Mail order Bride, Fiona Webb gets cold feet on the stagecoach to meet her fiancé. Is he all he claims? Or is she hurtling toward a deadly mistake?
A handsome man in a photograph in the St. Louis Minneapolis Gazette holds a little girl in his arms seeking a mail order bride. Could they be the family Fiona longs for since losing her sister and parents to cholera? Or is the photo a deception created to trap an innocent heart?
James Nathaniel believes he’s found the perfect woman to share his life at last, and, anxious to finally meet her, he takes the Overland Stage to join her en route near the California border, only to find a cairn of stone. How can it be true?
If you enjoy historical romance about the American West and Gold Rush era, this sweet, and salty mail_order bride story will melt your heart. Available on Amazon Kindle and soon…a KDP Voice listen on audible. Looking for a short novella read to take on the plane, or keep you up to the wee hours? Grab this one now.
Inspiration
I love the California desert with its ancient origins, stark natural beauty, and enduring, spooky ghost stories. Lies in White Satin is not a ghost story, but it was inspired by one. If you ever visit the Anza Borrego Desert Natural History Museum, you can watch a film about this amazing and little-known desert and some of the characters and myths that populate its history.
The story goes that a young woman traveling on the Overland Stage to meet her true love died before she could complete her journey and now can be seen roaming the hills in a wedding dress on the nights of the full moon.
Lies in White Satin is a standalone twist on a ghostly myth.

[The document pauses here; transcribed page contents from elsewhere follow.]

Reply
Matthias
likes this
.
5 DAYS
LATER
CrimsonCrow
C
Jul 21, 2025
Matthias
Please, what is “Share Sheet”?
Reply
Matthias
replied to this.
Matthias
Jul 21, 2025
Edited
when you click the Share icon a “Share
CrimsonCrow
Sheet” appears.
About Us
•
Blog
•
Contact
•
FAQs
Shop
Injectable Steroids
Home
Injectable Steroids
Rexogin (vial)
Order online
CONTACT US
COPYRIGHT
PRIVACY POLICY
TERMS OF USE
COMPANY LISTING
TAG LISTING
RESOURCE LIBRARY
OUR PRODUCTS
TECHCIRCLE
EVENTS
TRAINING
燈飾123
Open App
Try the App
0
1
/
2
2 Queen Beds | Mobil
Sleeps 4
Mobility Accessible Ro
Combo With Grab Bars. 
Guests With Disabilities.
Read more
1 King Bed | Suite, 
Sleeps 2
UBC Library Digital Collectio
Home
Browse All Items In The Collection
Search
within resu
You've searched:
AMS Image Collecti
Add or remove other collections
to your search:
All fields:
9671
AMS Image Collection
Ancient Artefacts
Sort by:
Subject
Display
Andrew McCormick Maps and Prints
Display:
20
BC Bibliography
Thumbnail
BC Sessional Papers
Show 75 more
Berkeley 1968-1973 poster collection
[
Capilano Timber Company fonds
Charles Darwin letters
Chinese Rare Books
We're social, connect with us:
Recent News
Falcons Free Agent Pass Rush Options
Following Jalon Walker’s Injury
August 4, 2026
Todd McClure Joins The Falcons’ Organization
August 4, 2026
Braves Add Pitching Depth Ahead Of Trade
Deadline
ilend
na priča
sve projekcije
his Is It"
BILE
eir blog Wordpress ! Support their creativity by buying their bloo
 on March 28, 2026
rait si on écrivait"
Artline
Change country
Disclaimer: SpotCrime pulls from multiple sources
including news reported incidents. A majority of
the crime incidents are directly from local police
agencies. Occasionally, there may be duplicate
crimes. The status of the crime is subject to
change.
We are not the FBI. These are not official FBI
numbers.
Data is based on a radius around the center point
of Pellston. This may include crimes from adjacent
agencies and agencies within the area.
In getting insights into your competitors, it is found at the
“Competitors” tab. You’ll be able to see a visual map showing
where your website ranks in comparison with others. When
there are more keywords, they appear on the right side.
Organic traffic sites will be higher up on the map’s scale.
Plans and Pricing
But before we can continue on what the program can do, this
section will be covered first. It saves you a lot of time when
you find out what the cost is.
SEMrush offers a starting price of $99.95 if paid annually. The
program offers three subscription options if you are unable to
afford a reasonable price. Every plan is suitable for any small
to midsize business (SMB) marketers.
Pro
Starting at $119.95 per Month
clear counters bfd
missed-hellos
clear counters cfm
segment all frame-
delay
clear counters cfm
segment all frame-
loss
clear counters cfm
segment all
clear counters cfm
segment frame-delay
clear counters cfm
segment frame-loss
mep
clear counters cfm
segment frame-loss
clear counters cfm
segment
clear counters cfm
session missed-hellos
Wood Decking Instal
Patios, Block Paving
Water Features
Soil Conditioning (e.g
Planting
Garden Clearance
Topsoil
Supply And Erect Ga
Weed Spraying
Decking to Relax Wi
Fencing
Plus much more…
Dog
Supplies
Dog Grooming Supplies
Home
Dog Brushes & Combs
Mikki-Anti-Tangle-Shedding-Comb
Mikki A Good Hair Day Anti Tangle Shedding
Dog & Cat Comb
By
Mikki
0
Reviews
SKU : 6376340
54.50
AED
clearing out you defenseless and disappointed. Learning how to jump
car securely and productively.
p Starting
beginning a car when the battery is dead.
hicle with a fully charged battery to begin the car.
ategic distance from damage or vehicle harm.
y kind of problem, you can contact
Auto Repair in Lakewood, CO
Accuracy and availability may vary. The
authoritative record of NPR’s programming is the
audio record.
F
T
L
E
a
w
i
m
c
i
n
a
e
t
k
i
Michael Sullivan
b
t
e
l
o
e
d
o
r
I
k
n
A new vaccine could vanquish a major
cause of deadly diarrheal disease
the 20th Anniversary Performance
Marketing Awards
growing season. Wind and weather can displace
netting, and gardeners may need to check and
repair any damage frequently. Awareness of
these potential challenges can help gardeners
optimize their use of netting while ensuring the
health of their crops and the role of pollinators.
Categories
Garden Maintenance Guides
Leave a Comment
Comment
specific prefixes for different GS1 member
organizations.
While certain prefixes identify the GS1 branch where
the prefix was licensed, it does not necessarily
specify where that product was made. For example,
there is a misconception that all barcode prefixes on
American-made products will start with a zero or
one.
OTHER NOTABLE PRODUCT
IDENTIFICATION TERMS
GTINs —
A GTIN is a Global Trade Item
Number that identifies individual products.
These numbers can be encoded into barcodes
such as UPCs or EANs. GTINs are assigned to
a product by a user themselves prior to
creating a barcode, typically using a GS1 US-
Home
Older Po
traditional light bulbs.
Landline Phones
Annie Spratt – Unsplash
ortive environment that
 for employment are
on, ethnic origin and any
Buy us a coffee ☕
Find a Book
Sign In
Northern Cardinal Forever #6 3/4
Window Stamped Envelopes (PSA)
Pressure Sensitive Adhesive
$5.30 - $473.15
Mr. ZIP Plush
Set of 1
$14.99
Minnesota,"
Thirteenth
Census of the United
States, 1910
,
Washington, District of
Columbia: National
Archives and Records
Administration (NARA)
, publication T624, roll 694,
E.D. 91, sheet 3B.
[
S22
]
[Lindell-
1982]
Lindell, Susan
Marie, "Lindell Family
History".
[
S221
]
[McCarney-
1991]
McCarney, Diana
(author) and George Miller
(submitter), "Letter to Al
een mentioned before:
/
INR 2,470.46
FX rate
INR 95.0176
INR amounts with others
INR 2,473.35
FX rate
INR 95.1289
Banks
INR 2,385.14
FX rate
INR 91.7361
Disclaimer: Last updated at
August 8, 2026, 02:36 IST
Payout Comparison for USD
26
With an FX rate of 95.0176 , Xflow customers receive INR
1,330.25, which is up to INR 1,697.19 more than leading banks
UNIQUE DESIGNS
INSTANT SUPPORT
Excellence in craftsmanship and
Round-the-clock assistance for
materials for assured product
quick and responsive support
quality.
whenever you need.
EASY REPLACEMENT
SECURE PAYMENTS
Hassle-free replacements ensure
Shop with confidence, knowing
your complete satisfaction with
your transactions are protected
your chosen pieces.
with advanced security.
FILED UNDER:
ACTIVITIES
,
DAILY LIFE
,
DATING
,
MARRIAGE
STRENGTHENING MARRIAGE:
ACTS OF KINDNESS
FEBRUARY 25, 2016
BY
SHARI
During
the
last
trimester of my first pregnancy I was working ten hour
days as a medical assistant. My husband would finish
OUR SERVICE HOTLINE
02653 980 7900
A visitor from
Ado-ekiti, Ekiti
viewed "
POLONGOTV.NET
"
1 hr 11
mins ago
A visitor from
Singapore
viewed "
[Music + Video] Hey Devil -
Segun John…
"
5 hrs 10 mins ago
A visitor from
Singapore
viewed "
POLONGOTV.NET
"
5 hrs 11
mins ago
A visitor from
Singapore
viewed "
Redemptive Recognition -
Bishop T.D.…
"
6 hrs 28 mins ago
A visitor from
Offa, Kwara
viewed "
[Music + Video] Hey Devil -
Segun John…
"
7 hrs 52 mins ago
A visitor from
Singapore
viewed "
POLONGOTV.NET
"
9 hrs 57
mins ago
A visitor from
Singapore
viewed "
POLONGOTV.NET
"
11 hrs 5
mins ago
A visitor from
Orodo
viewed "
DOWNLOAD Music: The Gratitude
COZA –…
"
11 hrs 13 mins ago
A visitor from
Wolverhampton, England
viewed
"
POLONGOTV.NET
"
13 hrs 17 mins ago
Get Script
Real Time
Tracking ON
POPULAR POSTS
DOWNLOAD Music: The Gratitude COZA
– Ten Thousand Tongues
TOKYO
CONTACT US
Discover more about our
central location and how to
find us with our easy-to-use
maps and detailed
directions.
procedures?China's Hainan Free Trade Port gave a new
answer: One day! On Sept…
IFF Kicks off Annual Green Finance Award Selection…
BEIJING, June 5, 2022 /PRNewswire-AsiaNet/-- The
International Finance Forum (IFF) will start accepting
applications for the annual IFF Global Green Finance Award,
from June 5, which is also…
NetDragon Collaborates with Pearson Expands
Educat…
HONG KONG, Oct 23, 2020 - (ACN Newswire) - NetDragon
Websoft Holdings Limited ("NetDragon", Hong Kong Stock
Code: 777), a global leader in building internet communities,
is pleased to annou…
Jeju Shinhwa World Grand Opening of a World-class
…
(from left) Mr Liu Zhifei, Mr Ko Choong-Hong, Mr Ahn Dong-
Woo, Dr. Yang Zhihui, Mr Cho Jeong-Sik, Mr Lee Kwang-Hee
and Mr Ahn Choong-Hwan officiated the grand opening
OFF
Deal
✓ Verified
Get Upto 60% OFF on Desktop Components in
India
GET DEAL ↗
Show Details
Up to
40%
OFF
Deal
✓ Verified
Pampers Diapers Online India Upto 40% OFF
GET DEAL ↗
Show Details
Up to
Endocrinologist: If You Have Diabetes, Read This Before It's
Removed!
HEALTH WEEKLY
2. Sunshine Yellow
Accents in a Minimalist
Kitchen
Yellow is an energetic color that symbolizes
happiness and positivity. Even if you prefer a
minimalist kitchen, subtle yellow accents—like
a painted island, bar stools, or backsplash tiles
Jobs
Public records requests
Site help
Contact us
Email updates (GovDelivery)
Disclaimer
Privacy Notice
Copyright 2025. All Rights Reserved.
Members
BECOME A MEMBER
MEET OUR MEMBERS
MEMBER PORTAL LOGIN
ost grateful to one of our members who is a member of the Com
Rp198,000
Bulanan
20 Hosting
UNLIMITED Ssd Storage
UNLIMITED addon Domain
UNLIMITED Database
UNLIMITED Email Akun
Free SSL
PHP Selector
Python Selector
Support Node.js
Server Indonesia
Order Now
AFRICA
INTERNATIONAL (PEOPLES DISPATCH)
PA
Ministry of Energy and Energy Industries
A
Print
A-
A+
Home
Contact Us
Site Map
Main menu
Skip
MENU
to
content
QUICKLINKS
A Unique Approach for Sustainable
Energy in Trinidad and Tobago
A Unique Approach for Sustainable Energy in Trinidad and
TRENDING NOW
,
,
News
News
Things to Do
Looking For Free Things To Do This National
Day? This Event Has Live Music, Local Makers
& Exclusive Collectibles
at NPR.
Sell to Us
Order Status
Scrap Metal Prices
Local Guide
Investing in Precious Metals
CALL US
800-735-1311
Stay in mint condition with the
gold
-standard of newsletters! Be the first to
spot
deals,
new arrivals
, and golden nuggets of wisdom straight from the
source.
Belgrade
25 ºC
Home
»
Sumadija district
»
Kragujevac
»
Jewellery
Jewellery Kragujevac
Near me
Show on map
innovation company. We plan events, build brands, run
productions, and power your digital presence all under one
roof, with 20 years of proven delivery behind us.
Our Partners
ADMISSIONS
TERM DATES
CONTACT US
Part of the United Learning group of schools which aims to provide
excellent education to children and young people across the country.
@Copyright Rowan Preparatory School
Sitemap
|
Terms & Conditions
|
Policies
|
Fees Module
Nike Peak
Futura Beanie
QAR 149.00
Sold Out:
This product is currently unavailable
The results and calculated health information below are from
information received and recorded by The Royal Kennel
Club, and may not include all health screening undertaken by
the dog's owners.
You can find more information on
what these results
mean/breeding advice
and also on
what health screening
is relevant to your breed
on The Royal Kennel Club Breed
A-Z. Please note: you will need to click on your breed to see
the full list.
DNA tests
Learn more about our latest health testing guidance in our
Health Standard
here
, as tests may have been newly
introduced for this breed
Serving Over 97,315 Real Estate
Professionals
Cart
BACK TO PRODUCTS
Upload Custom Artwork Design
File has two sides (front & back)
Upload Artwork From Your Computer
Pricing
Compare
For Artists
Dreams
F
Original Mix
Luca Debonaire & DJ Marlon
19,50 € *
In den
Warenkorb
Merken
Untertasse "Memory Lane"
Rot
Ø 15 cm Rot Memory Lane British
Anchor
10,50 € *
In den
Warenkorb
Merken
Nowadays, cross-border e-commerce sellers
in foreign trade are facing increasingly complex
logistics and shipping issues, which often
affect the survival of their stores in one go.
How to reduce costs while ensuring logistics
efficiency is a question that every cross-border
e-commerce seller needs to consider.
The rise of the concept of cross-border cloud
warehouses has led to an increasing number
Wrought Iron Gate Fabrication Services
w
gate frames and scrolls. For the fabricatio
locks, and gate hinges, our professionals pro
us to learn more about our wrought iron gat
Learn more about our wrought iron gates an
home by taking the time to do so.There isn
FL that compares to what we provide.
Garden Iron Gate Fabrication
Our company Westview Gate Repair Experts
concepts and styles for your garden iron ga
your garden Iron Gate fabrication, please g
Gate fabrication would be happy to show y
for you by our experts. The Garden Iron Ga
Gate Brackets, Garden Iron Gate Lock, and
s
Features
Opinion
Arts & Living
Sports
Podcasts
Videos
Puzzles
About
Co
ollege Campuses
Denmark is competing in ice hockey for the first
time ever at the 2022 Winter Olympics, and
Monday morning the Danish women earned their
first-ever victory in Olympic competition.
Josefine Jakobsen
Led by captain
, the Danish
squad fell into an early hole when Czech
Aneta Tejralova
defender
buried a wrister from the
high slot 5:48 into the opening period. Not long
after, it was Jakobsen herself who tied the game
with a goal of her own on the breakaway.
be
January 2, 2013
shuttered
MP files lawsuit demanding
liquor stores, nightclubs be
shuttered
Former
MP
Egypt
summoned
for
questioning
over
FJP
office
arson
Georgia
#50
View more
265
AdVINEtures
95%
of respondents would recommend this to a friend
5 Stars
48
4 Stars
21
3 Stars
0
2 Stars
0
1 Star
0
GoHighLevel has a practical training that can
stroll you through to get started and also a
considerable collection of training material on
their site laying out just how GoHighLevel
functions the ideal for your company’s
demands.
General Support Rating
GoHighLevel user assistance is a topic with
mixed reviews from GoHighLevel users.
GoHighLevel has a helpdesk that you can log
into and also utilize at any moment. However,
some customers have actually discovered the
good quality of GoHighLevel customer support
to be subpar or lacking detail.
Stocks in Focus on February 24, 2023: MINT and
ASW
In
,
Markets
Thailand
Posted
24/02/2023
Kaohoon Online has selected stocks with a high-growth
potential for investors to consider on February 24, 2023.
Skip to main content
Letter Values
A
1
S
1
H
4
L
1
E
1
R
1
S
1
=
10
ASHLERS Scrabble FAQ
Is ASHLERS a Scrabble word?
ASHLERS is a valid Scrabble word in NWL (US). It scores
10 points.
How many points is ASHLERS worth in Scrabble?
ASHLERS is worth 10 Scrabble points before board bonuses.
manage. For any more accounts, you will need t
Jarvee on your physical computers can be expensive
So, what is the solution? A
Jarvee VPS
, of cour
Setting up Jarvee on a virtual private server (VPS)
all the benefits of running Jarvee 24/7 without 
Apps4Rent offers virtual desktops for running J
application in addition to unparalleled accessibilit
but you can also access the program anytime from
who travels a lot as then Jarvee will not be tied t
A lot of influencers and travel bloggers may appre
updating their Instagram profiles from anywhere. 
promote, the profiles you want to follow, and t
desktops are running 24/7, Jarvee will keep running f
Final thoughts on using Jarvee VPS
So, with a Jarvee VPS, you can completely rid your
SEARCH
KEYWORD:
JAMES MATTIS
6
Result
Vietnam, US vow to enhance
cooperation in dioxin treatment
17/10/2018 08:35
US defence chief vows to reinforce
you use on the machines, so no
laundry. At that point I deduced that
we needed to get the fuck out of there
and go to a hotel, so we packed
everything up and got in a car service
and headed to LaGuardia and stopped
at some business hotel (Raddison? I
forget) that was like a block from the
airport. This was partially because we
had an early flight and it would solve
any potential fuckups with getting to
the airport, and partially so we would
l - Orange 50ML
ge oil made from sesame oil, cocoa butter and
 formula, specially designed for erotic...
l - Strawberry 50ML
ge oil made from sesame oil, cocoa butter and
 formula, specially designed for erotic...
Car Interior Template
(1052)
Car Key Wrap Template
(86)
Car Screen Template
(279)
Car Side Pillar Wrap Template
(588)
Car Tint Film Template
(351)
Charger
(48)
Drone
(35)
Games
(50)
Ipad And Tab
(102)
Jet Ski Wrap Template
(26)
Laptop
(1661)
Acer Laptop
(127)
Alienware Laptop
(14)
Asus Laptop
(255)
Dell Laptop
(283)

While it’s not a prequel to Kat Drennan’s Borrego Moon, this haunting novella shares the setting and history from her Love on the Fault Line Series.
Historical Note
Writing historical fiction is a joy, but it also presents problems you don’t run into in pure fiction; such as, the facts not fitting your story (those pesky facts). In my first draft of the story, James describes the labyrinths of Grace Cathedral in one of his letters to Fiona and she dreams of seeing them. I was sad to learn that the labyrinths did not exist in 1858. Fiona would have been able to see the little Grace Chapel from her guest wing. It was rebuilt on a larger location in 1868, and subsequently lost in the earthquake and fire of 1906 (that pesky fault line strikes again). A new, spectacular cathedral was built on what by then was known as Nob Hill rather than California Hill, completed in 1910. That cathedral included the famous labyrinths.